-- Input data follows --

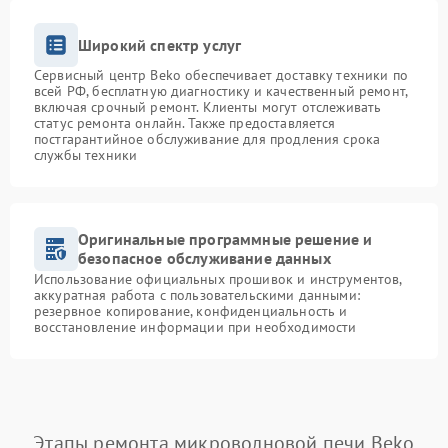
Широкий спектр услуг
Сервисный центр Beko обеспечивает доставку техники по
всей РФ, бесплатную диагностику и качественный ремонт,
включая срочный ремонт. Клиенты могут отслеживать
статус ремонта онлайн. Также предоставляется
постгарантийное обслуживание для продления срока
службы техники
Оригинальные программные решение и
безопасное обслуживание данных
Использование официальных прошивок и инструментов,
аккуратная работа с пользовательскими данными:
резервное копирование, конфиденциальность и
восстановление информации при необходимости
Этапы ремонта микроволновой печи Beko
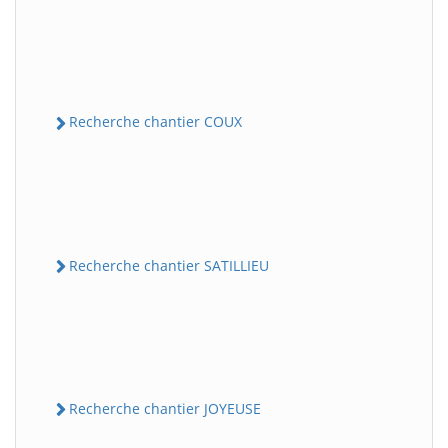
Recherche chantier COUX
Recherche chantier SATILLIEU
Recherche chantier JOYEUSE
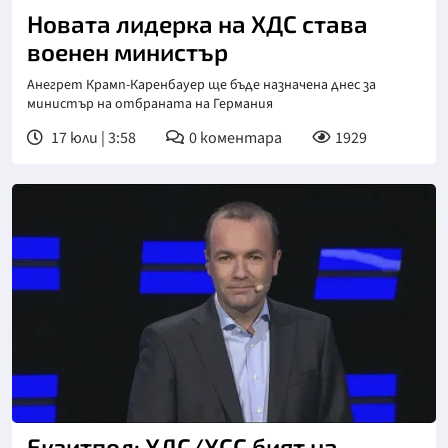
Новата лидерка на ХДС става
военен министър
Анегрет Крамп-Каренбауер ще бъде назначена днес за
министър на отбраната на Германия
17 юли | 3:58
0
коментара
1929
Екзитпол: ХДС/ХСС бият на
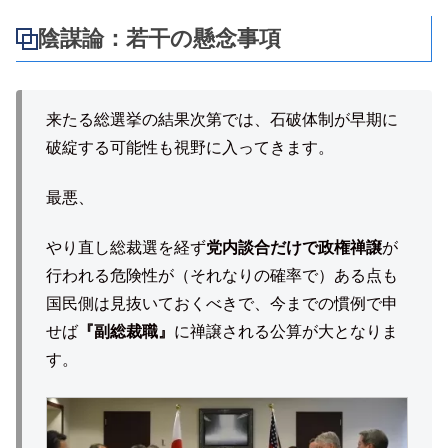
陰謀論：若干の懸念事項
来たる総選挙の結果次第では、石破体制が早期に
破綻する可能性も視野に入ってきます。
最悪、
やり直し総裁選を経ず
党内談合だけで政権禅譲
が
行われる危険性が（それなりの確率で）ある点も
国民側は見抜いておくべきで、今までの慣例で申
せば
『副総裁職』
に禅譲される公算が大となりま
す。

-- Input data concluded --

Exercise brief:
Make an exact copy of the lines above, beginning with the line with "аккуратная работа с" and ending with the line with "Новата лидерка на ХДС става", and keep the pictures out of it.

Response:
аккуратная работа с пользовательскими данными:
резервное копирование, конфиденциальность и
восстановление информации при необходимости
Этапы ремонта микроволновой печи Beko
Recherche chantier COUX
Recherche chantier SATILLIEU
Recherche chantier JOYEUSE
Новата лидерка на ХДС става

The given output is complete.